### GOAL
Put this sentence from the passage on the origins of the IWW into Spanish: "The main author, Thomas J Hagerty, was influenced by European anarcho-syndicalist ideas."

━━━ TEXT PASSAGE ━━━

Date Mon, 29 Aug 2005 07:10:14 +0300


A ‘Wobbly’ Century
In late 18th century America, European immigrants with anarchist
ideas combined with strong anti-statist traditions of US workers to
create a burgeoning anarchist current. By the 1880’s, anarchist
influenced ideas dominated the emerging US revolutionary movement, with
anarchist groups developing across North America, producing a diverse
range of papers and magazines in a myriad of different languages.
It was no accident that anarchists in Chicago were at the centre of a
movement that looked to the unions as a means of bringing about an
anarchist society. They had been active in the workplace for many
years, and had taken a prominent role in the struggle for the 8-hour
day that led to the fateful demonstration at the Haymarket in 1886.

Anarcho-syndicalist ideas also developed in numerous anarchist
groups especially in Paterson, New Jersey where Spanish and Italian
anarchists were active. They published numerous articles reporting
the development of European revolutionary syndicalism, and created
a silk workers’ union which was to later join the IWW. They
were also important in helping to spread anarcho-syndicalism
amongst western mine workers who were to play such an important
part in future developments.
In the manifesto from the meeting in January 1905 that led to the
creation of the IWW, the basic principles of anarcho-syndicalism
were clearly evident. The main author, Thomas J Hagerty, was
influenced by European anarcho-syndicalist ideas.

political parties

The original manifesto saw no role for political parties, arguing that
workers should organise industrially to “take and hold that which
is produced through an economic organisation of the working
class”. On the basis of the January Manifesto, a convention was
organised on the 27th June 1905, again in Chicago.

━━━ DATA SEGMENT ━━━

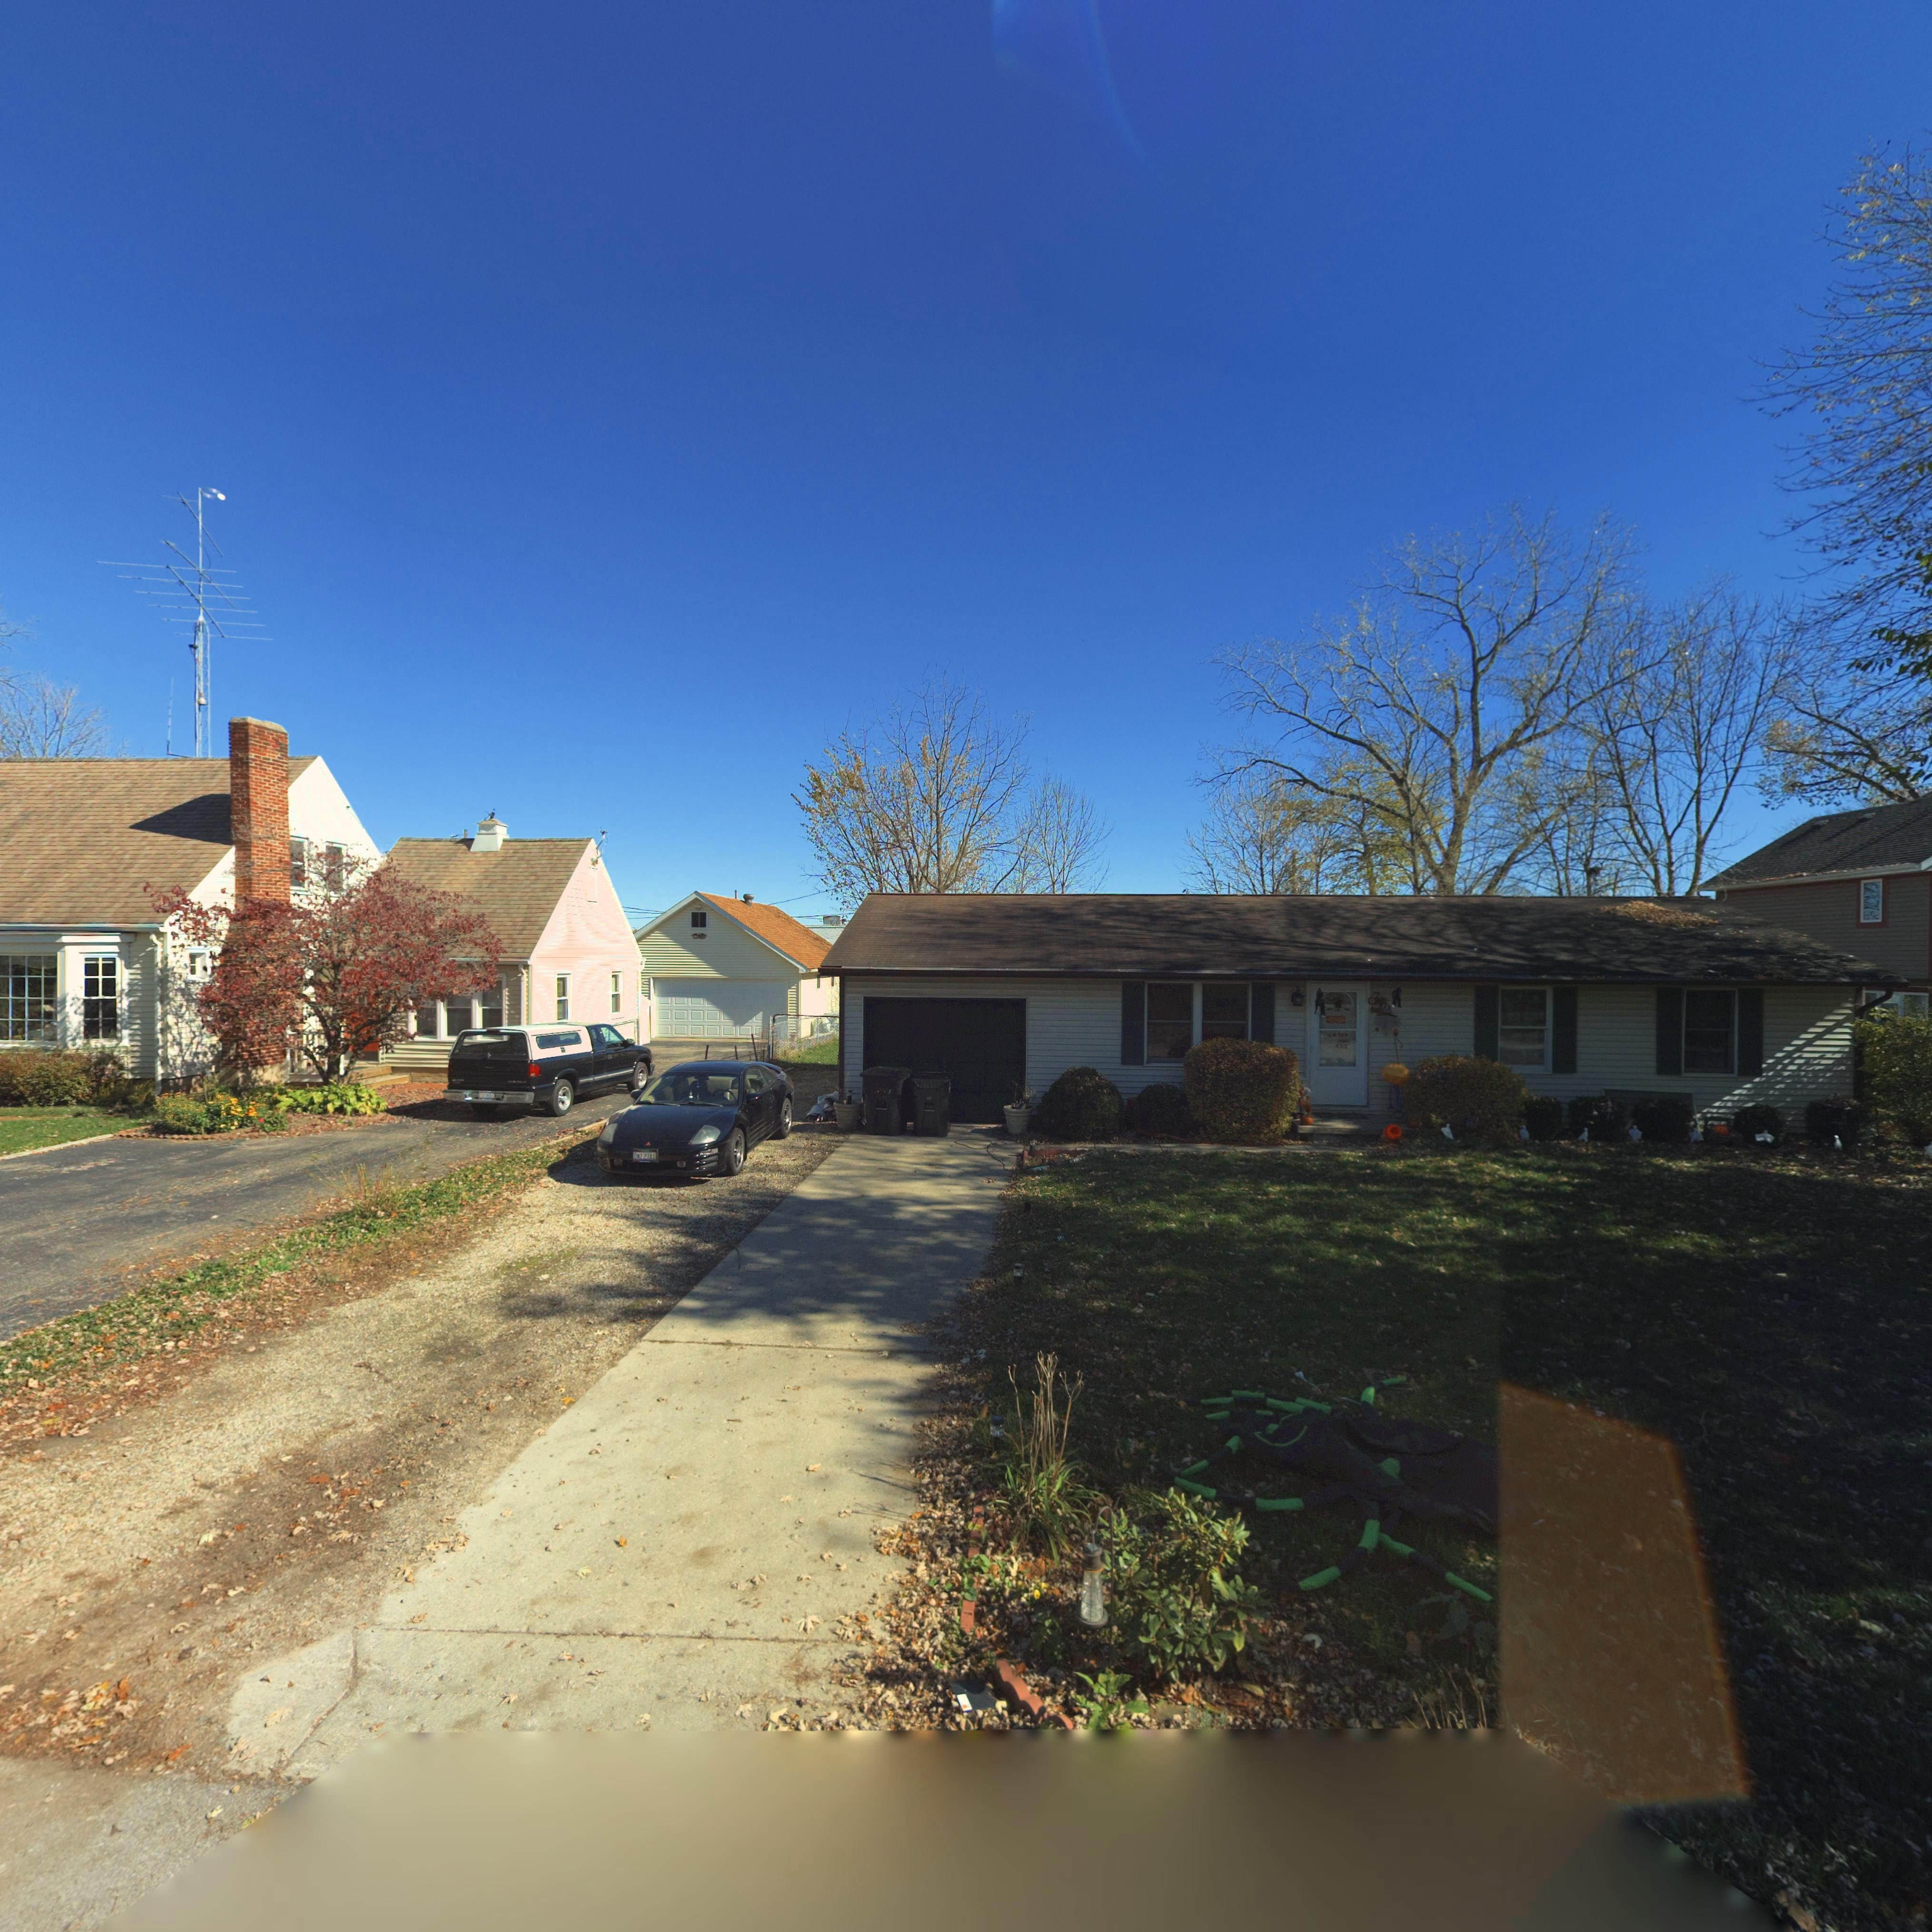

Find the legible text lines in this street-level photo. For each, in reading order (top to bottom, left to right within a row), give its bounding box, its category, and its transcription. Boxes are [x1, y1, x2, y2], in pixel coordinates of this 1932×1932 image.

[1372, 991, 1391, 1011] StreetNumber: 7*0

━━━

### TASK RESPONSE
El autor principal, Thomas J Hagerty, estaba influido por las ideas anarcosindicalistas europeas.